Christopher Parinno, 36, a Long Island carpenter and electrician, Thursday pleaded not guilty to charges that he was an accomplice to the crime and was expected to post $50,000 bail.

He was indicted Wednesday on charges of criminal facilitation -- allegedly engaging "in conduct which provided" the killer the "means or opportunity" to commit the murder -- and hindering prosecution for allegedly "suppressing physical evidence that might aid in the discovery or apprehension" of the killer.

Suffolk County District Attorney Thomas Spota has charged Daniel Pelosi, 40, also an electrician, with committing the crime, striking Ammon in the head 31 times with a blunt object. Ammon was found dead in the bedroom of his mansion in the tony Long Island beach town of East Hampton.

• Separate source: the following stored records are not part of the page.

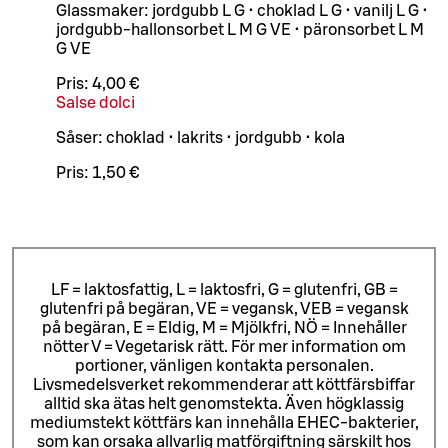
Glassmaker: jordgubb L G • choklad L G • vanilj L G •
jordgubb-hallonsorbet L M G VE • päronsorbet L M
G VE
Pris:
4,00 €
Salse dolci
Såser: choklad • lakrits • jordgubb • kola
Pris:
1,50 €
LF = laktosfattig, L = laktosfri, G = glutenfri, GB =
glutenfri på begäran, VE = vegansk, VEB = vegansk
på begäran, E = Eldig, M = Mjölkfri, NÖ = Innehåller
nötter V = Vegetarisk rätt. För mer information om
portioner, vänligen kontakta personalen.
Livsmedelsverket rekommenderar att köttfärsbiffar
alltid ska ätas helt genomstekta. Även högklassig
mediumstekt köttfärs kan innehålla EHEC-bakterier,
som kan orsaka allvarlig matförgiftning särskilt hos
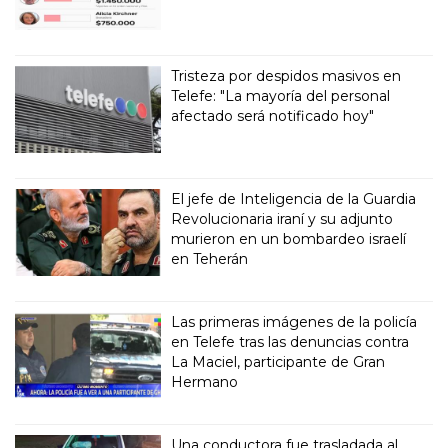
Tristeza por despidos masivos en
Telefe: "La mayoría del personal
afectado será notificado hoy"
El jefe de Inteligencia de la Guardia
Revolucionaria iraní y su adjunto
murieron en un bombardeo israelí
en Teherán
Las primeras imágenes de la policía
en Telefe tras las denuncias contra
La Maciel, participante de Gran
Hermano
Una conductora fue trasladada al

Pelosi pleaded not guilty on a single charge of second-degree murder on March 23 and is being held without bail. If convicted he could receive 25 years to life in prison.

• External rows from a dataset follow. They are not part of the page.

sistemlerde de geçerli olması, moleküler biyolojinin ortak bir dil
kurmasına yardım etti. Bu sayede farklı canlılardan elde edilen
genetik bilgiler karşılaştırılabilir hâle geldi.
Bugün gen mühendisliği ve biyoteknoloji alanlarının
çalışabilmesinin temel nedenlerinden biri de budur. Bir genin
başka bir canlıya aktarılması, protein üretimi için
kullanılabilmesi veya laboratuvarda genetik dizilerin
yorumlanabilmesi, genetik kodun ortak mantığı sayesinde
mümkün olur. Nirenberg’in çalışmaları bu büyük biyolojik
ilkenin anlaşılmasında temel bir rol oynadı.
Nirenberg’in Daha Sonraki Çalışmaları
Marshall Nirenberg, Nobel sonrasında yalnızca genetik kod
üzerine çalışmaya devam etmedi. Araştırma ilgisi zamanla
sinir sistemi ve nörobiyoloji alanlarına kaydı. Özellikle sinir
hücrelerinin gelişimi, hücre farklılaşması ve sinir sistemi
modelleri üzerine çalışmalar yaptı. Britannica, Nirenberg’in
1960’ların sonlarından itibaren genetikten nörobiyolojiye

If convicted of aiding Pelosi, Parinno could be sentenced to a maximum of 15 years in prison.

"We've always maintained that we have no complicity in the murder," Parinno's attorney Ray Perini said in a telephone interview. "When we get this in front of a jury we are confident he will be found not guilty."

Parinno is married with a 6-year-old child, and his wife is expecting a second child.

Perini said that Parinno and Pelosi had worked together for a number of years.

"They're friends. They know each other," said Pelosi attorney Paul Bergman. "He [Parrino] is not any more guilty of aiding Danny Pelosi ... than Danny Pelosi is guilty of what he's been charged."

Ammon, 52, was an investment banker worth more than $50 million.

A grand jury was impaneled last June to review evidence and testimony regarding his murder.

Suspicion has hovered over Pelosi because of his romance at the time with the victim's estranged wife, Generosa, who went on to inherit half of Ammon's fortune, and married Pelosi three months later.

Generosa Ammon died of breast cancer in July 2003. She left Pelosi $2 million and the rest of her money -- more than $30 million -- to the now 14-year-old twins from Ukraine she had adopted with Ammon. Pelosi is contesting her will.